Data records section start
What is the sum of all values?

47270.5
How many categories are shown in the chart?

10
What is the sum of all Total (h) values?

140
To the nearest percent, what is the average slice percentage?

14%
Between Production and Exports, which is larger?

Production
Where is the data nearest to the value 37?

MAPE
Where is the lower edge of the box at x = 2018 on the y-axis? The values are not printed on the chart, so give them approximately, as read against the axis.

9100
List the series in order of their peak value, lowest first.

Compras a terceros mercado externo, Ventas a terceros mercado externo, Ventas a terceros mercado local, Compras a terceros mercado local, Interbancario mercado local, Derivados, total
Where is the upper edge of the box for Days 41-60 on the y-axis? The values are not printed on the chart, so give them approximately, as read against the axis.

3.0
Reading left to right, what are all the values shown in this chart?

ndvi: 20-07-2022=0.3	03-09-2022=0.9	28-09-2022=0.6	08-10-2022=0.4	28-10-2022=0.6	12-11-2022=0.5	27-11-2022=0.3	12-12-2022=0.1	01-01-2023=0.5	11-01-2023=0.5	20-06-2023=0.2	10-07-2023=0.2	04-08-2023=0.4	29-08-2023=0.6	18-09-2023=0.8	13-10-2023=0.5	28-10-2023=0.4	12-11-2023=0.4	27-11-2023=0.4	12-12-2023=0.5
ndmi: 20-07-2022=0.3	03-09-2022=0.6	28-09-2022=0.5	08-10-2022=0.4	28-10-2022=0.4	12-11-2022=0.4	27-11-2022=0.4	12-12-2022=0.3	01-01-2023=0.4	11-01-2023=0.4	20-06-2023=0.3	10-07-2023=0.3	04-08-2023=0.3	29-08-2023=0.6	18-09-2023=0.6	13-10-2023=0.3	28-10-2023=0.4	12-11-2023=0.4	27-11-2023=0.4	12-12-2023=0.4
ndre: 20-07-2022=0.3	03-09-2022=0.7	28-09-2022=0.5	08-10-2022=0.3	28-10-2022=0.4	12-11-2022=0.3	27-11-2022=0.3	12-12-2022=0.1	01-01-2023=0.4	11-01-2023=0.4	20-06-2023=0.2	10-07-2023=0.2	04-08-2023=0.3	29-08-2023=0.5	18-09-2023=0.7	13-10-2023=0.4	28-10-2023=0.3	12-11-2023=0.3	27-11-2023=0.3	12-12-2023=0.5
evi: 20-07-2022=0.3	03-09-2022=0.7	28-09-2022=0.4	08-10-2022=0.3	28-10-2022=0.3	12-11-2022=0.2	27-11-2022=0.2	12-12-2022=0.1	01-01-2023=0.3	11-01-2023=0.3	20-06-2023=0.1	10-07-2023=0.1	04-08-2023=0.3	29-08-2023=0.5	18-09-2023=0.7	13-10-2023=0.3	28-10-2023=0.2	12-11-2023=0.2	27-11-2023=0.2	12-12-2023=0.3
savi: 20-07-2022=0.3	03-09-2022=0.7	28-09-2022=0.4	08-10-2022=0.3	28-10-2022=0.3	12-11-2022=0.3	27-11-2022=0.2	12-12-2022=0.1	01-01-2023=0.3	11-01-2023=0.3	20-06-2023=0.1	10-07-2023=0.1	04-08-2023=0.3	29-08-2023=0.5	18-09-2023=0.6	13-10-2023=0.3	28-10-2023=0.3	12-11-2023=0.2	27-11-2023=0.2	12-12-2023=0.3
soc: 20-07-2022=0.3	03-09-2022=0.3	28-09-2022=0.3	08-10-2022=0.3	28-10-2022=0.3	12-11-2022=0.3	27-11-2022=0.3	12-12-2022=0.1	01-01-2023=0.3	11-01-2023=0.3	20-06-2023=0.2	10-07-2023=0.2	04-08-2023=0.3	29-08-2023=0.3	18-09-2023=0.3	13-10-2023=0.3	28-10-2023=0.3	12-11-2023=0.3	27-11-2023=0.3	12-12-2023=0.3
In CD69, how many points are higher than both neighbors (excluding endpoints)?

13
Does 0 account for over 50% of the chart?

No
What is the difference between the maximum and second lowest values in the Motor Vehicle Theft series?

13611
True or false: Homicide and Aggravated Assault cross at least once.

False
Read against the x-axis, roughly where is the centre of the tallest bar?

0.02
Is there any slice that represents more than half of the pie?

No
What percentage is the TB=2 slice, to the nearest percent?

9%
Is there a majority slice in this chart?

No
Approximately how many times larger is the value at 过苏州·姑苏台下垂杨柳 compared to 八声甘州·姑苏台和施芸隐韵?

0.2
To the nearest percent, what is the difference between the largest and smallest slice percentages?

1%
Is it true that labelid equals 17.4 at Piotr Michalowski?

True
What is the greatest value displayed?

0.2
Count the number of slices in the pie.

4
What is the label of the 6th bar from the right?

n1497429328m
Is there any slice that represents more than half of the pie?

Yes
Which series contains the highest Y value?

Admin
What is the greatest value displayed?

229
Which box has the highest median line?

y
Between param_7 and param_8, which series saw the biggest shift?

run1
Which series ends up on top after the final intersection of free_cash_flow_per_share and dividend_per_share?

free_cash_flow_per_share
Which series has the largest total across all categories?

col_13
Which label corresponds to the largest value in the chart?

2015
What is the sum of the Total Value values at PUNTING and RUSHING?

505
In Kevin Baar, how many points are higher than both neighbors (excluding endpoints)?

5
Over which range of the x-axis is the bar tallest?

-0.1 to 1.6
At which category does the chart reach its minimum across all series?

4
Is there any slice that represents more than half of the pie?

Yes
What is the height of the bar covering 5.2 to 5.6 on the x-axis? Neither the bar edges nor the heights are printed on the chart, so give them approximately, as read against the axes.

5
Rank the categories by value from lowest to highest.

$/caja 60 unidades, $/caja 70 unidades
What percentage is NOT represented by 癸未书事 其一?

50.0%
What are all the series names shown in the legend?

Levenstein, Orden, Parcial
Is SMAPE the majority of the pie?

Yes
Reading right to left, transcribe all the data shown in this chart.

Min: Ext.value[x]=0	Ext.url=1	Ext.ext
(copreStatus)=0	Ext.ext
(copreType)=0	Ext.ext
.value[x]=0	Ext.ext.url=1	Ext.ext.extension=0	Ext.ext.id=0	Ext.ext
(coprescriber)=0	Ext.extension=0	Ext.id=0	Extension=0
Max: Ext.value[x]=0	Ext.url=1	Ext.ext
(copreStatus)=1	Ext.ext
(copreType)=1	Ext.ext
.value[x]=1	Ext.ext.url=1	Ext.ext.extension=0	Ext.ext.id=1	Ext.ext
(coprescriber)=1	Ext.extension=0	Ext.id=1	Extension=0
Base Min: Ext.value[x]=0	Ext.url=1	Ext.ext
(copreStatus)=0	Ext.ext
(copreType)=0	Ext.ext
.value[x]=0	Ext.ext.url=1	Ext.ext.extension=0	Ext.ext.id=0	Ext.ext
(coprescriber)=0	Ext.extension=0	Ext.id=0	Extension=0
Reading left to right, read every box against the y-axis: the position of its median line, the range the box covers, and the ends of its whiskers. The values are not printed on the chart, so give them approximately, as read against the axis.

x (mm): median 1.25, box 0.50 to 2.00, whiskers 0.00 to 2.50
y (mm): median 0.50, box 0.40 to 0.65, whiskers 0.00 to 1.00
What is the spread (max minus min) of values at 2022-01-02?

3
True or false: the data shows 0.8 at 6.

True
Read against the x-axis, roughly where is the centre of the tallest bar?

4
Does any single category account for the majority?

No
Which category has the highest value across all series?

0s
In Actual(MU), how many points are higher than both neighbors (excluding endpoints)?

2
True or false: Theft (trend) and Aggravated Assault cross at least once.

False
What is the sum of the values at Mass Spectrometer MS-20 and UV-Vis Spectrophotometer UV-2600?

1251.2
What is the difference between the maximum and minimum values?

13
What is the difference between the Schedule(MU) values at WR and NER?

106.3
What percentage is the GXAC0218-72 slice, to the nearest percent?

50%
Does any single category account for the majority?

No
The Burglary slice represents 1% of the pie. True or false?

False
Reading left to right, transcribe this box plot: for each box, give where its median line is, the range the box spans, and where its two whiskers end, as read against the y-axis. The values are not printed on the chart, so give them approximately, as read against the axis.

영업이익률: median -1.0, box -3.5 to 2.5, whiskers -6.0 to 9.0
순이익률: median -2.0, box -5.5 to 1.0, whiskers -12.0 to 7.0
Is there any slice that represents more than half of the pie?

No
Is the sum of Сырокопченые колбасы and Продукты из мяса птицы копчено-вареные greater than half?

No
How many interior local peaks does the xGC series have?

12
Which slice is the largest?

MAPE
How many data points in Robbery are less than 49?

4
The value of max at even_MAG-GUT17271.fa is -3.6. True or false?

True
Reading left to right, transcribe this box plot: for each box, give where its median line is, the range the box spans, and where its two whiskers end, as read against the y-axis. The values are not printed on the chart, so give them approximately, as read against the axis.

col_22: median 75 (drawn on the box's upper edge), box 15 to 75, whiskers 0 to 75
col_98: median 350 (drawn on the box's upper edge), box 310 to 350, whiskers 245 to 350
Data records section end
▸ **What this task involves**:
Collect each line of the entries above that contains the string "Theft". Matching is case-sensitive.

▸ **Response below**:
What is the difference between the maximum and second lowest values in the Motor Vehicle Theft series?
True or false: Theft (trend) and Aggravated Assault cross at least once.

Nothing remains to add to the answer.